Asset Management for Trusts

When a trustee accepts the position of trustee, he or she must assume control of the trust’s assets. Immovable property must be registered in the name of the trust trustees as part of the fiduciary duties in the case of an ownership trust. Immovable properties are registered in the beneficiaries’ names (but under the trustees’ authority) in ‘bewind’ trusts.

An important element is that movable property must be securely secured and insured. In the case of testimonial trusts, investments and private company shares are also included.

Inventory and managerial accounts must be meticulously recorded. Trustees are required to open a bank account in the trust’s name and maintain statutory accounting track of all transactions.

Is it possible for a trustee to be held personally and financially liable?

Yes. Trustee personal culpability is, in fact, more severe than that of directors.

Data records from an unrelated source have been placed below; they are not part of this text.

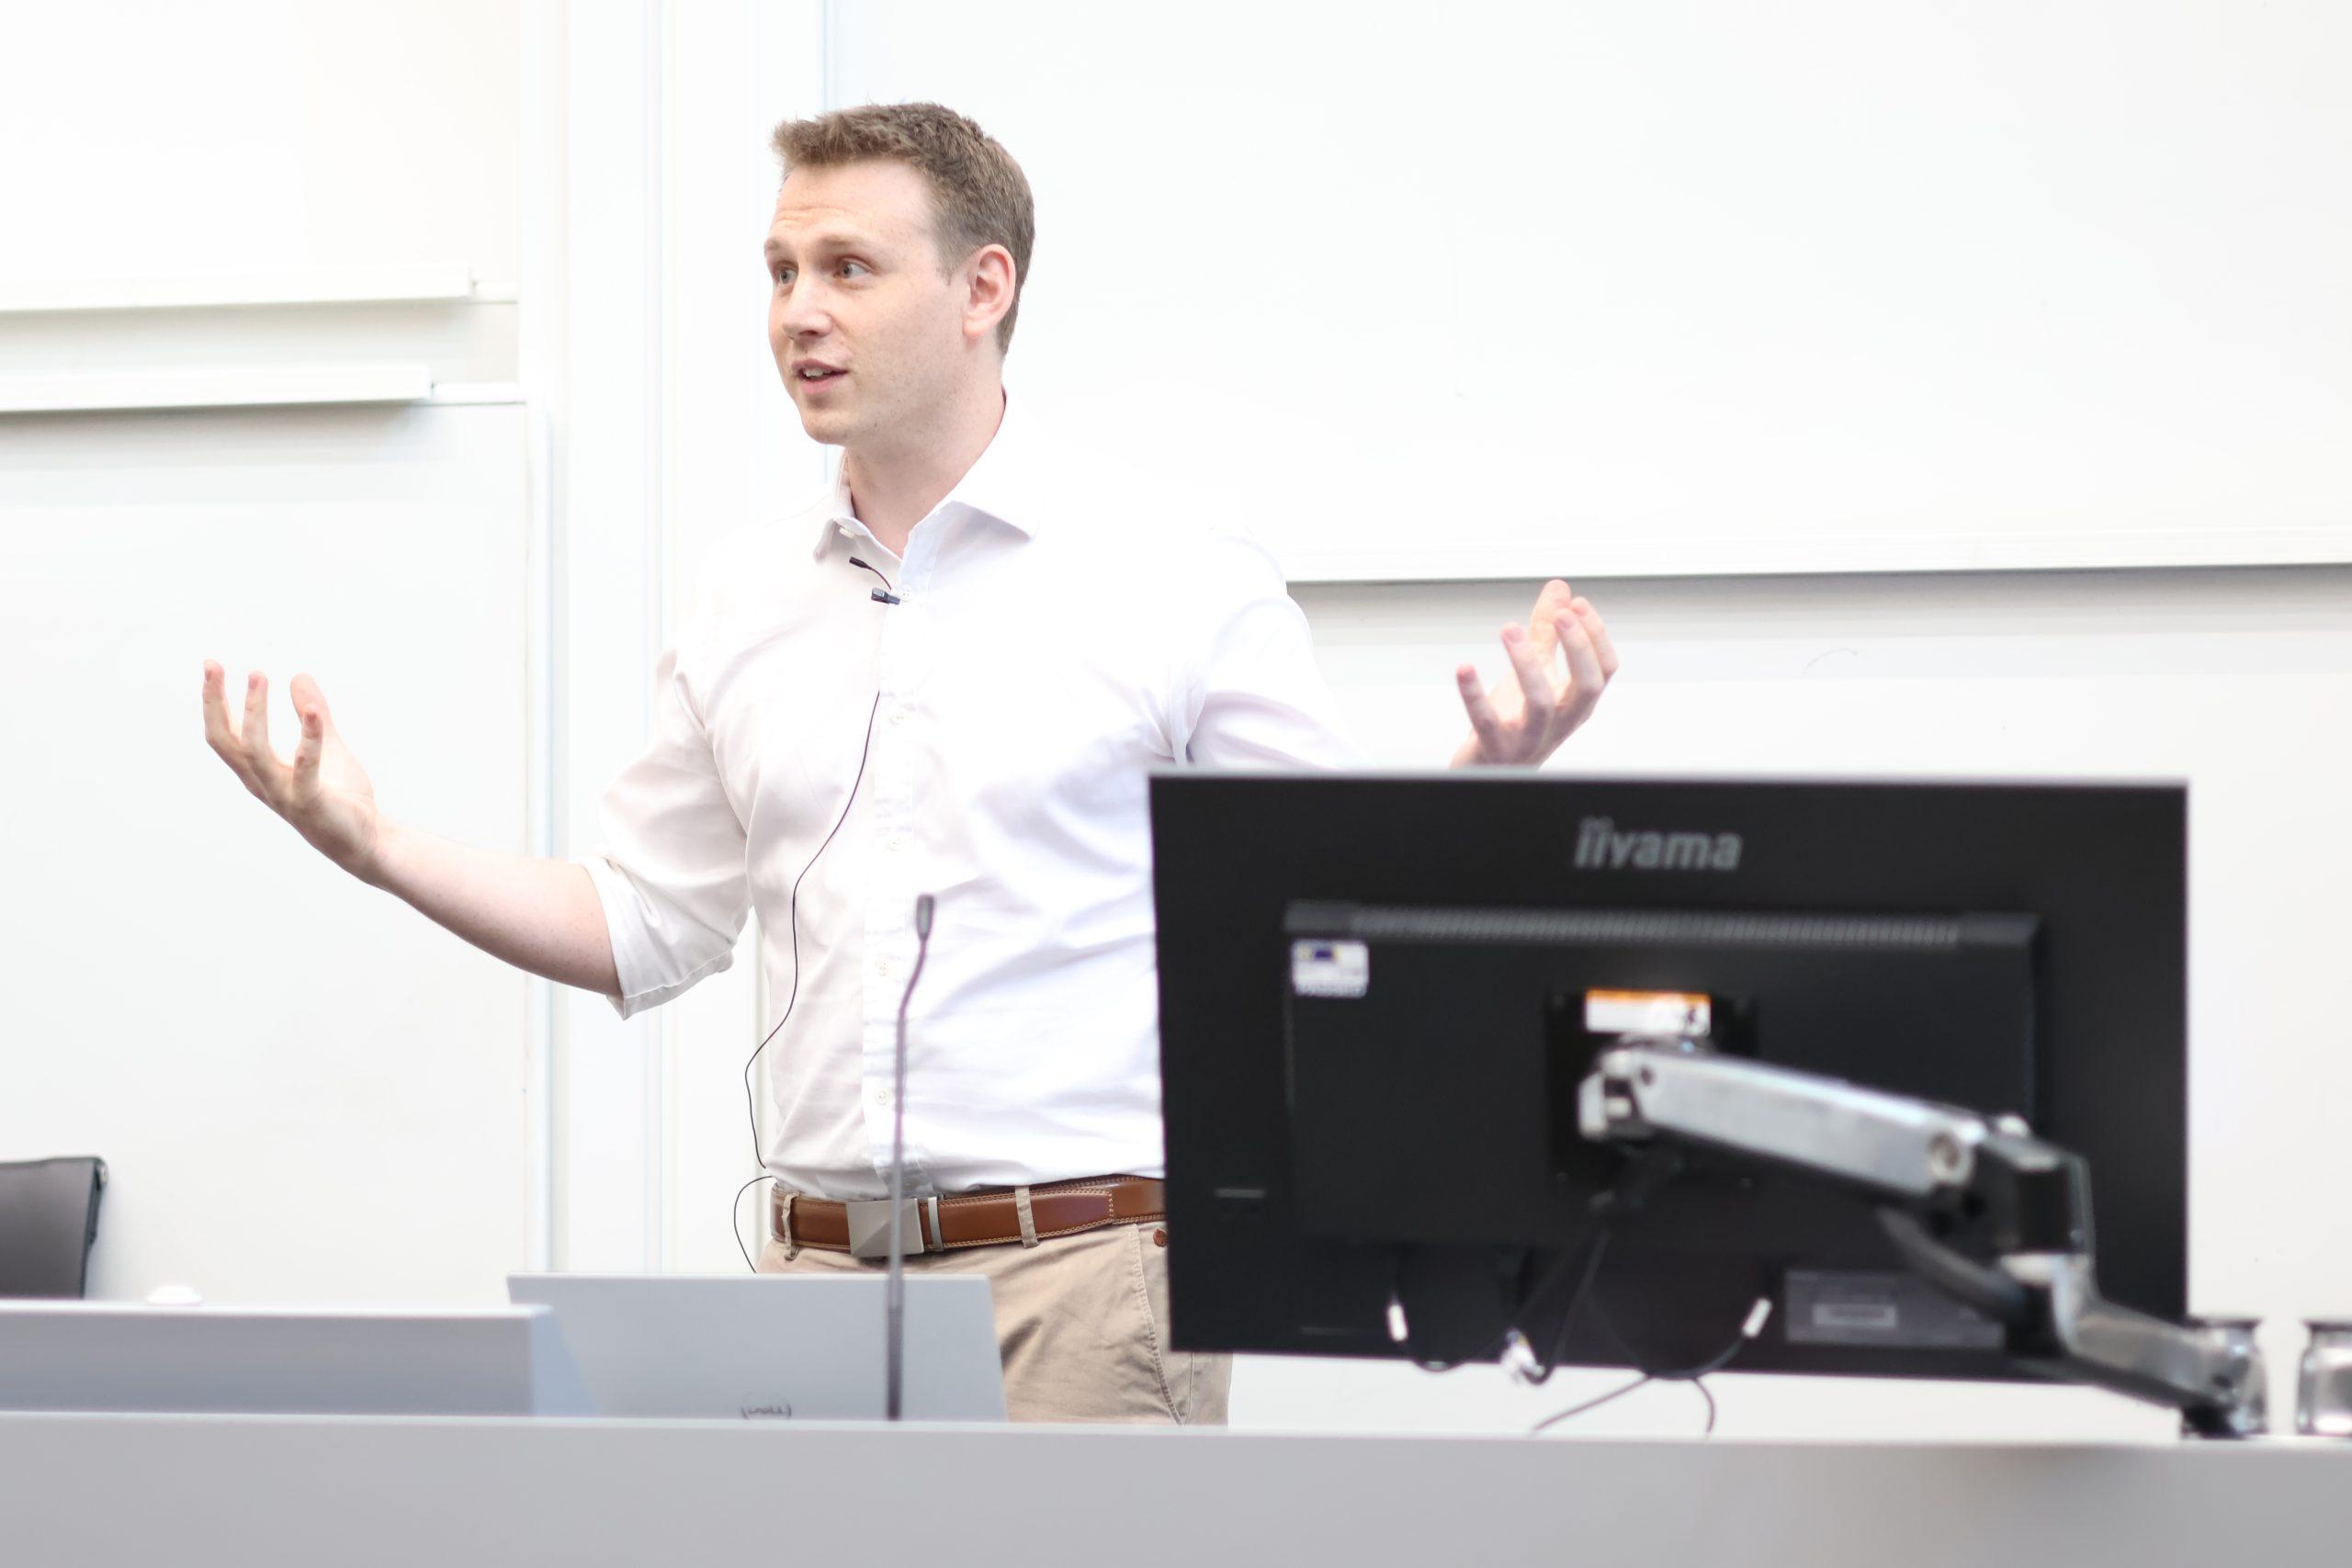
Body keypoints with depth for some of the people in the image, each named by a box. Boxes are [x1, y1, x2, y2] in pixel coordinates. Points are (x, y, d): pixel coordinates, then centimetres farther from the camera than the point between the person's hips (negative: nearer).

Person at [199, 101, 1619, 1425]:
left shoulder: (1169, 565, -1)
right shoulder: (750, 597, 13)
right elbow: (648, 929, 19)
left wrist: (1488, 781, -22)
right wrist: (373, 845, 10)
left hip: (1082, 1264, -5)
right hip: (820, 1273, 5)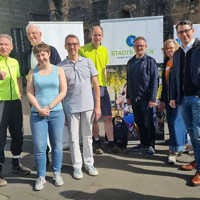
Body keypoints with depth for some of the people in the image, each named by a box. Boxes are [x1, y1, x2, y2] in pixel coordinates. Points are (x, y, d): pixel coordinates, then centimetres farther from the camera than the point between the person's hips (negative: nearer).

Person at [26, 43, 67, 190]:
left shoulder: (58, 70, 5)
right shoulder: (33, 72, 9)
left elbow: (63, 92, -1)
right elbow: (29, 93, 3)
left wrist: (48, 108, -9)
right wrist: (39, 109, -11)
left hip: (56, 113, 0)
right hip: (37, 114, 1)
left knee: (57, 145, 7)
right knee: (39, 147, 0)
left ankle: (57, 173, 24)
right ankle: (41, 176, 15)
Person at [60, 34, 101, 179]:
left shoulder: (87, 62, 4)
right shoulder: (61, 66, 1)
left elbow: (96, 85, 4)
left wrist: (98, 106, 0)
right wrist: (61, 111, -1)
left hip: (88, 106, 1)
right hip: (71, 107, -1)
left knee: (88, 136, 12)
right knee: (74, 138, 5)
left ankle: (89, 164, 26)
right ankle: (77, 166, 19)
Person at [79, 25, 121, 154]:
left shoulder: (104, 50, 10)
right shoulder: (83, 50, -5)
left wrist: (104, 84, 15)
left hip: (102, 87, 4)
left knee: (108, 117, 3)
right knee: (94, 118, 7)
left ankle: (111, 143, 12)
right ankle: (97, 143, 21)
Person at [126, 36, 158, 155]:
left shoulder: (150, 61, -4)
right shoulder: (131, 62, 13)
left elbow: (154, 81, -8)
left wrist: (152, 99, -14)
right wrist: (128, 96, 15)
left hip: (146, 98, -5)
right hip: (134, 98, 6)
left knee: (148, 122, 0)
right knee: (139, 122, 12)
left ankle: (151, 146, 11)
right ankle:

Any attempt to shield a Trustee from accountability for carelessness is void, even if a company may protect a director from personal culpability. A trust deed clause like this will not be enforced.

A trustee who violates their fiduciary duties may be held accountable for the trust’s financial losses.

The best part is that you aren’t alone

Recognizing and following the complexities of trust rules can be difficult. Most trust documents, fortunately, allow trustees to consult with expert accountants and attorneys. When it comes to making decisions, such advice is vital. Tax and business law are well-understood by qualified tax practitioners and accountants, whereas conveyancing and legal agreements are handled by lawyers. As a director or trustee, you have a lot on your plate; let Blue Evolution help you carry it. Speak with one of our knowledgeable consultants today.